Steve Jobs, Apple’ın kuruluşundan itibaren ekibine yeni katılacak isimleri seçerken kullandığı “tek soru” ile teknoloji dünyasında efsaneleşti. 

Kurduğu şirketi sadece bir ürün üreticisi olmaktan çıkarıp, benzersiz bir organizasyon kültürü yaratmayı hedefleyen Jobs, işe alım sürecinde özgeçmişin ötesine geçiyordu.

Jobs’un adaylara yönelttiği soru basitti ama derin anlam taşıyordu:

“Hangi işi, ücret talep etmeden yapacak kadar tutkulusun?”

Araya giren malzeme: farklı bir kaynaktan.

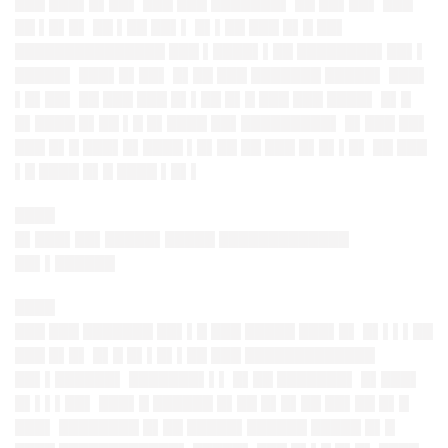
███ ███▌█▌██▌ ███ ███ ███████▌ ██ ██▌██▌ ███
██ ▌█▌█▌ ██ ▌██ ██▌▌ █▌▌██ ███ █▌█ ██▌
███████████████ ███ ▌████▌▌██ ████████▌██▌▌
█████▌ ███▌█▌██▌ █▌██ ███ ███████ █████▌ ███▌
▌█▌██▌ ██ ███ ███ █▌▌██ █▌█ ███ ███ ████▌ █▌█
█▌████ █▌██ ▌█ █▌████ ██▌█████████▌ █▌███ ██▌
███ █▌█ ███▌█▌████ ▌█▌██ ██ ███ █▌█▌▌█▌ ██ ███
▌█ ████ █▌█ ████ ▌█▌▌
████
█▌███▌██▌█████▌█████ █████████████
██▌▌██████
████
███ ███ ███████ ██▌▌█ ███ █████ ███▌█▌ █▌▌▌▌██
███ █▌█▌ █▌█ █▌▌█▌▌██ ███ █████████████
██▌▌██████▌ ███████▌▌▌ █▌██ ███████▌ █▌███▌
█▌▌▌▌██▌ ███▌█ ██████ █▌██ █▌█▌██ ██▌██ █▌█
███▌ ████████ █▌██ █████▌██████ █████ █▌█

Bu soruyla yalnızca teknik yeterlilik değil, kişinin işiyle kurduğu duygusal bağı ve içsel motivasyonunu tespit ediyordu. Çünkü onun için asıl önemli olan, kendi isteğiyle –maaş beklemeden– bile projeye katkı sunacak insanlar bulmaktı.

Apple’ın felsefesi, donanım veya yazılım satmak değil; kullanıcılara bir yaşam tarzı ve his sunmaktı.

Yaratılan her ürün, şirketin yüksek kalite standartlarını yansıtmalıydı.

Bireysel başarıdan çok, ekip olarak elde edilen ilerleme ön planda tutuluyordu.

Steve Jobs’un “ücretsiz yapacağın iş” sorusu, adayın gerçek tutkusu ile sadece kariyer beklentisi arasındaki çizgiyi netleştiriyordu.

Bu sayede:

İşini kalpten seven, gerekenin ötesine geçen çalışanlar bulunuyor,

Yaratıcılık ve inovasyon her seviyede teşvik ediliyor,

Apple’ın kültürü –taklit edilmesi zor bile olsa– sürekli olarak canlı tutuluyordu.